AMD's Future of Compute event was this week and the company has made a number of announcements regarding new technology and the future of its HSA, Mantle, and FreeSync projects. First up, there's Carrizo, AMD's upcoming follow-on to Kaveri and the first chip to use its "Excavator" CPU cores.

AMD is projecting that both Carrizo and Carrizo-L will launch in the first half of 2015. Typically, for AMD, that means the May or June timeframe. The company hasn't said much about features or capabilities of these new parts, though its press release does note that Carrizo will support "4K experiences." OpenCL 2.0 and the official HSA 1.0 specification will both be baked into Carrizo.

EnergyEfficiency

AMD is also claiming that the Excavator CPU inside Carrizo will be optimized for lower power operation, include additional circuitry for power optimization and intelligent boost control. The net effect, according to the company, is a 2x boost in "Typical use" power efficiency.

That's an enormous jump for the company to deliver without a process node shift, particularly since GlobalFoundries' 28nm technology should be well finished by now. On the other hand, there may have been more to squeeze out of Kaveri's implementation on that node, and it's possible that AMD has made other tweaks to its power management circuitry to further improve the situation.

Carrizo1

Other announcements from the day include new Samsung FreeSync monitors, with the first panels arriving in March, 2015. AMD's FreeSync is the standardized equivalent of Nvidia's G-Sync, and is supposed to deliver essentially the same frame smoothing effect that we previously discussed here. Meanwhile, AMD has signed up another Mantle partner too. Capcom has announced Supreme Street Fighter Turbo Alpha Mantle Millennial Superlative Edition, coming soon to a PC near you!

Alright, just kidding on that last part. Capcom has actually announced that its Panta-Rhei gaming engine will support AMD's Mantle API. The Panta Rhei engine hasn't been discussed as much as products from Crytek or EA, but it's the next-generation engine that Capcom is using for development on now-current consoles like the Xbox One and PS4.

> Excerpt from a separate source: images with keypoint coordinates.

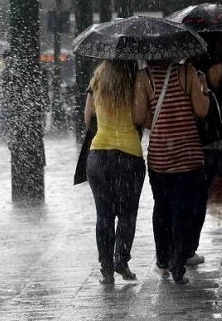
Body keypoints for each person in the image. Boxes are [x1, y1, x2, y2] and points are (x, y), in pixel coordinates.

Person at [138, 58, 209, 284]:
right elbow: (202, 110)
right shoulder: (186, 72)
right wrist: (203, 88)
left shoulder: (144, 77)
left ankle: (163, 259)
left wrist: (159, 124)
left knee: (162, 207)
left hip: (160, 157)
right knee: (184, 209)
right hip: (188, 155)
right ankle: (179, 263)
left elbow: (139, 117)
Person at [84, 59, 148, 285]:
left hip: (98, 156)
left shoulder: (98, 77)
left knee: (104, 215)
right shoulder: (137, 78)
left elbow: (87, 117)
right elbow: (139, 117)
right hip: (128, 156)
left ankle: (106, 269)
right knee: (127, 214)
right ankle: (121, 260)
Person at [187, 33, 222, 266]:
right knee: (200, 198)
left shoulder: (189, 71)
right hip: (214, 140)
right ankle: (190, 246)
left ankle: (183, 245)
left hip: (192, 140)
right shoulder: (220, 70)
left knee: (188, 196)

It's not clear if AMD's deal with Capcom is as far-reaching as last-year's agreement with EA over Frostbite. Thus far, every game that uses the Frostbite engine has also deployed Mantle at some point. Capcom may or may not follow an equivalent strategy.


Putting it all together

The presentations AMD laid out today often borrowed from older material the company has previously shown. The meat of these announcements was a focus on AMD's continued relevance and its long-term roadmaps for success.

It would've been nice to see more info on any upcoming GPU announcements, or the future of AMD once the Bulldozer-class CPUs are finished. Data on the company's ARM plans remains tightly guarded as well. We are, however, optimistic for Carrizo and Carrizo-L. Kaveri performed best against Intel in low power environments, where its integrated graphics can shine and power constraints favored the chip's design. If Carrizo can deliver on these fronts, it should keep AMD in the running for 2015, until the company can debut its next-generation ARM and x86 chips.